Logo ordered the series from Ripa and Consuelos in July 2016. Taped in Summer 2016, Fire Islands cast members were announced on March 6, 2017. Saturday Night Live subsequently parodied the series in a skit about a lesbian reality show called Cherry Grove.

The beachfront house used in the series is located at 150 Ocean Front Walk in Fire Island Pines. The listing by Fire Island Properties describes it as "4 bedroom – 4 bath ocean front home is complete with 2 fireplaces, gunite pool and hot tub.
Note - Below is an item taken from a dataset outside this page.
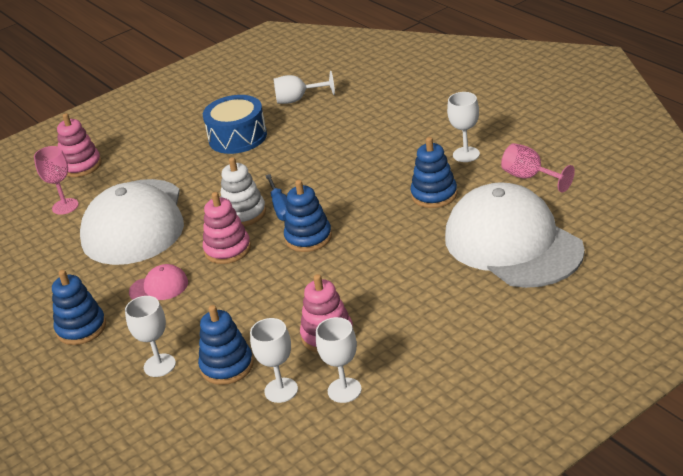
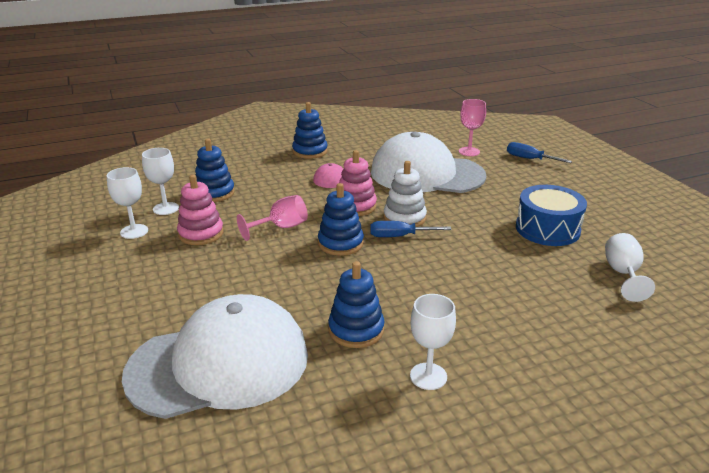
camera: 100 degrees right, 5 degrees down
pink stacking toy [57,113,102,177] -> blue screwdriver [507,142,572,163]
white goblet [125,296,176,377] -> none
pink goblet [501,143,575,192] -> pink goblet moved to [237,195,308,241]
All bedrooms have private bathroom." Per Newsday, the listing price for a July to August season in 2017 was $155,000.

==Broadcast==
A 90-second teaser trailer was released for Fire Island in on March 6, 2017. On March 14, 2017, Logo announced an April 27 premiere date for the series.
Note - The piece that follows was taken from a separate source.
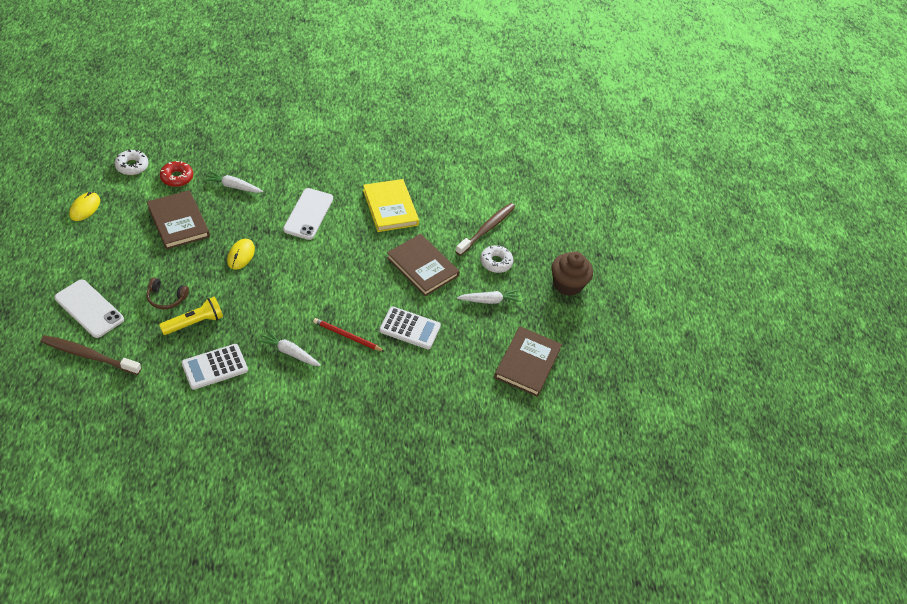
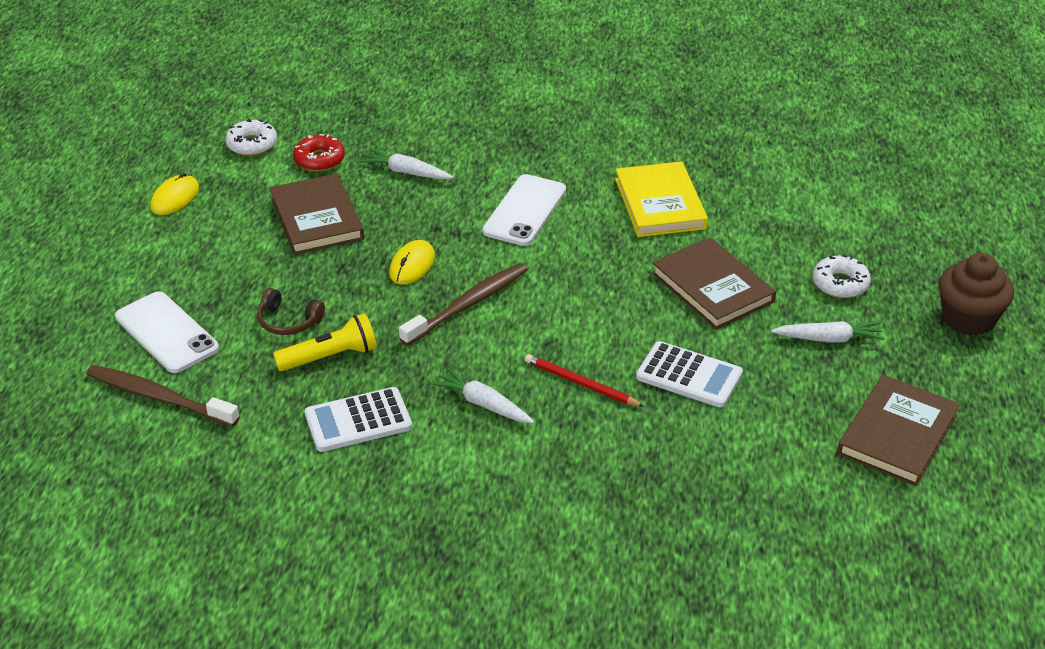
camera: 15 degrees right, 10 degrees down
brown toothbrush [455,203,515,256] -> brown toothbrush moved to [399,263,528,346]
The first episode was previewed in the US on VH1 on April 21, 2017, at 9 pm after RuPaul's Drag Race. Fire Island premiered on Logo at 8 pm on April 27, 2017, with the first two episodes back-to back.

==Reception==
Following the release of a 90-second teaser for Fire Island, a March 2017 op-ed by personal trainer Jason Wimberly in The Advocate suggested that the series "contributes to gay America's moral decline" by glamorizing behavior that negatively impacts the perception of the LGBT community. Fire Island cast members defended the series, calling it "lighthearted" and noting that "we're not harming anyone", and cast members from MTV's controversial reality series Jersey Shore commented that "bad press is good press" and advised the Fire Island cast to "take the criticism with a grain of salt".

==Episodes==

| No. | Title | Original release date | US viewers |
| 1 | "Welcome to Fire Island!" | April 21, 2017 | 208,000 (VH1) |
Dancer and choreographer Khasan invites five friends to stay with him at a Fire Island beach house for the summer. The first evening, Justin and Patrick stay behind to cook dinner for the group while the others go to a tea dance, and Justin is annoyed when the housemates come back late. The next day, they explore the island and attend the Pines Party. As the weekend winds down, the group hosts a barbeque, but Jorge feels disrespected when Patrick's friends start getting naked and are unapologetic about it.
| 2 | "The More, The Merrier" | April 27, 2017 | TBD |
Justin and Khasan invite their boyfriends to Fire Island for the weekend, and Jorge is worried how he will react to his best friend Khasan having less time for him. Cheyenne is hesitant to attend an underwear party with the others because he has just begun a relationship. The next day, a quiet gathering of the housemates in the hot tub becomes a full-on party when Patrick arrives with a never-ending group of friends that fills the house. An annoyed Cheyenne storms out. The next day, the housemates attend Justin's art show at a local gallery—except for Cheyenne, who had promised to help Justin set up. The group arrives back at the house to find Cheyenne, who has returned from Connecticut with his new boyfriend Kyle.
| 3 | "Not In The Face" | May 4, 2017 | TBD |
Cheyenne tries to make things up to the housemates by having a family dinner of his own, but Patrick shows up with some coworkers. Brandon hooks up with Jallen, one of Patrick's friends. Jorge is hurt by a lack of attention from his long term boyfriend, who is closeted back in Venezuela. Patrick competes in a drag beauty pageant, and is annoyed when Cheyenne fails to show up.
| 4 | "Let's Go To Tea" | May 11, 2017 | TBD |
The housemates throw a party, and Brandon begins pulling away from Jallen.
| 5 | "I Love My Boys" | May 18, 2017 | TBD |
Patrick interferes with Brandon and Jallen's evaporating relationship. Justin's parents and Khasan's mother come to the island. Khasan introduces his boyfriend to his mother.
| 6 | "Mercury is in Retrograde" | May 25, 2017 | TBD |
Patrick invites his ex-boyfriend Chris Salvatore to the house, causing friction with Cheyenne.
| 7 | "New Day, New Rosé" | June 1, 2017 | TBD |
Khasan choreographs a Betty Who performance on the island, and Patrick drops a bombshell in Cheyenne's direction.